## DIRECTIONS
Could you reproduce the data below with every "custom firmware" swapped for "modified firmware" and nothing else altered?

= = = = =

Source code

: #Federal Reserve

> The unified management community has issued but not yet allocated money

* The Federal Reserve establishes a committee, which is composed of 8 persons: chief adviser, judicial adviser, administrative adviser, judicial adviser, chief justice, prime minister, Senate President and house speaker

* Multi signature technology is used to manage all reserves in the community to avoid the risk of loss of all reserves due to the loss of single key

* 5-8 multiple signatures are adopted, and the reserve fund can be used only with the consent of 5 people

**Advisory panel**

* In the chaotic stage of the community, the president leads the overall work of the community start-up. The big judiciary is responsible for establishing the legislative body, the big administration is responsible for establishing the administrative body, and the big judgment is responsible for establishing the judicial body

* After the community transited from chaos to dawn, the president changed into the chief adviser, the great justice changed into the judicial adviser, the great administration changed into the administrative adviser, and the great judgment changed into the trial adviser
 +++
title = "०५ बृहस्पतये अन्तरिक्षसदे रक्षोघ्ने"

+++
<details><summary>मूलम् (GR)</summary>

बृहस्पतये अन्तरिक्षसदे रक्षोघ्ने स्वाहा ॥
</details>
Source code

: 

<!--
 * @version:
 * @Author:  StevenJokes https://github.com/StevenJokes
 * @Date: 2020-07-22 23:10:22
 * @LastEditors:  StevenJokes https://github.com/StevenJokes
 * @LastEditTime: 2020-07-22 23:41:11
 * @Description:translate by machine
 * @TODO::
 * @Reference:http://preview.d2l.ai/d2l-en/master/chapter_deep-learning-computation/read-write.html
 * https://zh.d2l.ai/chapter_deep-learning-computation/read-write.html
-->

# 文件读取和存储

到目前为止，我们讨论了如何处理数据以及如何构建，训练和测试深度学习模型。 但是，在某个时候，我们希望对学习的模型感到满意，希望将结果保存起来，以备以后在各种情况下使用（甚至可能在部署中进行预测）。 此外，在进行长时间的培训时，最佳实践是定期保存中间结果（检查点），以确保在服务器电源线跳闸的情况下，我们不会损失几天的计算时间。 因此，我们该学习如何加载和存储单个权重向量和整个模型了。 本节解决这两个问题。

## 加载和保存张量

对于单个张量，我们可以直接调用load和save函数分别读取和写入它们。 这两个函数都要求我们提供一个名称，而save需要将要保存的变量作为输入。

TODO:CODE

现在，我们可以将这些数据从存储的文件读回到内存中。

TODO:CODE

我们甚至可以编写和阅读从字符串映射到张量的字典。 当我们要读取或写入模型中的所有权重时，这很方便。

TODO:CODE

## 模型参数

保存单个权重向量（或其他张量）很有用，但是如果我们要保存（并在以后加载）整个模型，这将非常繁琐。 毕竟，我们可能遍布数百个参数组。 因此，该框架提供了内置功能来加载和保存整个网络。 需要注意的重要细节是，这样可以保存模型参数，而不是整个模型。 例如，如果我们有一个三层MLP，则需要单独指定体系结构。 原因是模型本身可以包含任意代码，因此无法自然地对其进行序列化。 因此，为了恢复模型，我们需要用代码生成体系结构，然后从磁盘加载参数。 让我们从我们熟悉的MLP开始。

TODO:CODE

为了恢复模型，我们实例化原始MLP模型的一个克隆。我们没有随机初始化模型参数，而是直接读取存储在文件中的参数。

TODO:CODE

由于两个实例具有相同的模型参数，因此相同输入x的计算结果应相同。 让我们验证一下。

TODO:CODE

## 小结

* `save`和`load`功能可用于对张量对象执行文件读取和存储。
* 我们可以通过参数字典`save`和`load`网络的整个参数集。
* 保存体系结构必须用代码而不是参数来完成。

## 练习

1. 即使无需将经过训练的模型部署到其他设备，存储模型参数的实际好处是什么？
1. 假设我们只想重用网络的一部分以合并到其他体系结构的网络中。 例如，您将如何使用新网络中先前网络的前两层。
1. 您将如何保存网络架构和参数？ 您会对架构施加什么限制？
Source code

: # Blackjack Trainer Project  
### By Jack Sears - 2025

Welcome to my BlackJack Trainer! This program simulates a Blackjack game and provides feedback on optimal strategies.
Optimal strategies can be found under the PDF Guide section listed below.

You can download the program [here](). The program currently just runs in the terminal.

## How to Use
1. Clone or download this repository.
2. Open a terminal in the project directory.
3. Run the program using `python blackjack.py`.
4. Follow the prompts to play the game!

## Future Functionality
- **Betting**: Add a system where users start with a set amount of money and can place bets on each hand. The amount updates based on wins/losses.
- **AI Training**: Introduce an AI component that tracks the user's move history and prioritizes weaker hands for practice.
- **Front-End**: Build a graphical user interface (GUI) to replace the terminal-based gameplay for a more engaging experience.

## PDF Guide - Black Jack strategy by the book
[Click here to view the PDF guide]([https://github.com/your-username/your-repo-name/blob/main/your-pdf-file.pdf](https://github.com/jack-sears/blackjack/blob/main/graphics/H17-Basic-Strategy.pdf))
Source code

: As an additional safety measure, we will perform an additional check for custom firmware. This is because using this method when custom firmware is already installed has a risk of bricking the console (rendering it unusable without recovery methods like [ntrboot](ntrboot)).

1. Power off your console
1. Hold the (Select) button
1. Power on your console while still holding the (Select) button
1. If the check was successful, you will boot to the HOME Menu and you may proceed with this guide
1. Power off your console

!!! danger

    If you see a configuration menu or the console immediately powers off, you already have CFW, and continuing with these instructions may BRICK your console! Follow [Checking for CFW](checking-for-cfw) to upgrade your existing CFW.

= = = = =

## ANSWER FOR THE TASK
Source code

: #Federal Reserve

> The unified management community has issued but not yet allocated money

* The Federal Reserve establishes a committee, which is composed of 8 persons: chief adviser, judicial adviser, administrative adviser, judicial adviser, chief justice, prime minister, Senate President and house speaker

* Multi signature technology is used to manage all reserves in the community to avoid the risk of loss of all reserves due to the loss of single key

* 5-8 multiple signatures are adopted, and the reserve fund can be used only with the consent of 5 people

**Advisory panel**

* In the chaotic stage of the community, the president leads the overall work of the community start-up. The big judiciary is responsible for establishing the legislative body, the big administration is responsible for establishing the administrative body, and the big judgment is responsible for establishing the judicial body

* After the community transited from chaos to dawn, the president changed into the chief adviser, the great justice changed into the judicial adviser, the great administration changed into the administrative adviser, and the great judgment changed into the trial adviser
 +++
title = "०५ बृहस्पतये अन्तरिक्षसदे रक्षोघ्ने"

+++
<details><summary>मूलम् (GR)</summary>

बृहस्पतये अन्तरिक्षसदे रक्षोघ्ने स्वाहा ॥
</details>
Source code

: 

<!--
 * @version:
 * @Author:  StevenJokes https://github.com/StevenJokes
 * @Date: 2020-07-22 23:10:22
 * @LastEditors:  StevenJokes https://github.com/StevenJokes
 * @LastEditTime: 2020-07-22 23:41:11
 * @Description:translate by machine
 * @TODO::
 * @Reference:http://preview.d2l.ai/d2l-en/master/chapter_deep-learning-computation/read-write.html
 * https://zh.d2l.ai/chapter_deep-learning-computation/read-write.html
-->

# 文件读取和存储

到目前为止，我们讨论了如何处理数据以及如何构建，训练和测试深度学习模型。 但是，在某个时候，我们希望对学习的模型感到满意，希望将结果保存起来，以备以后在各种情况下使用（甚至可能在部署中进行预测）。 此外，在进行长时间的培训时，最佳实践是定期保存中间结果（检查点），以确保在服务器电源线跳闸的情况下，我们不会损失几天的计算时间。 因此，我们该学习如何加载和存储单个权重向量和整个模型了。 本节解决这两个问题。

## 加载和保存张量

对于单个张量，我们可以直接调用load和save函数分别读取和写入它们。 这两个函数都要求我们提供一个名称，而save需要将要保存的变量作为输入。

TODO:CODE

现在，我们可以将这些数据从存储的文件读回到内存中。

TODO:CODE

我们甚至可以编写和阅读从字符串映射到张量的字典。 当我们要读取或写入模型中的所有权重时，这很方便。

TODO:CODE

## 模型参数

保存单个权重向量（或其他张量）很有用，但是如果我们要保存（并在以后加载）整个模型，这将非常繁琐。 毕竟，我们可能遍布数百个参数组。 因此，该框架提供了内置功能来加载和保存整个网络。 需要注意的重要细节是，这样可以保存模型参数，而不是整个模型。 例如，如果我们有一个三层MLP，则需要单独指定体系结构。 原因是模型本身可以包含任意代码，因此无法自然地对其进行序列化。 因此，为了恢复模型，我们需要用代码生成体系结构，然后从磁盘加载参数。 让我们从我们熟悉的MLP开始。

TODO:CODE

为了恢复模型，我们实例化原始MLP模型的一个克隆。我们没有随机初始化模型参数，而是直接读取存储在文件中的参数。

TODO:CODE

由于两个实例具有相同的模型参数，因此相同输入x的计算结果应相同。 让我们验证一下。

TODO:CODE

## 小结

* `save`和`load`功能可用于对张量对象执行文件读取和存储。
* 我们可以通过参数字典`save`和`load`网络的整个参数集。
* 保存体系结构必须用代码而不是参数来完成。

## 练习

1. 即使无需将经过训练的模型部署到其他设备，存储模型参数的实际好处是什么？
1. 假设我们只想重用网络的一部分以合并到其他体系结构的网络中。 例如，您将如何使用新网络中先前网络的前两层。
1. 您将如何保存网络架构和参数？ 您会对架构施加什么限制？
Source code

: # Blackjack Trainer Project  
### By Jack Sears - 2025

Welcome to my BlackJack Trainer! This program simulates a Blackjack game and provides feedback on optimal strategies.
Optimal strategies can be found under the PDF Guide section listed below.

You can download the program [here](). The program currently just runs in the terminal.

## How to Use
1. Clone or download this repository.
2. Open a terminal in the project directory.
3. Run the program using `python blackjack.py`.
4. Follow the prompts to play the game!

## Future Functionality
- **Betting**: Add a system where users start with a set amount of money and can place bets on each hand. The amount updates based on wins/losses.
- **AI Training**: Introduce an AI component that tracks the user's move history and prioritizes weaker hands for practice.
- **Front-End**: Build a graphical user interface (GUI) to replace the terminal-based gameplay for a more engaging experience.

## PDF Guide - Black Jack strategy by the book
[Click here to view the PDF guide]([https://github.com/your-username/your-repo-name/blob/main/your-pdf-file.pdf](https://github.com/jack-sears/blackjack/blob/main/graphics/H17-Basic-Strategy.pdf))
Source code

: As an additional safety measure, we will perform an additional check for modified firmware. This is because using this method when modified firmware is already installed has a risk of bricking the console (rendering it unusable without recovery methods like [ntrboot](ntrboot)).

1. Power off your console
1. Hold the (Select) button
1. Power on your console while still holding the (Select) button
1. If the check was successful, you will boot to the HOME Menu and you may proceed with this guide
1. Power off your console

!!! danger

    If you see a configuration menu or the console immediately powers off, you already have CFW, and continuing with these instructions may BRICK your console! Follow [Checking for CFW](checking-for-cfw) to upgrade your existing CFW.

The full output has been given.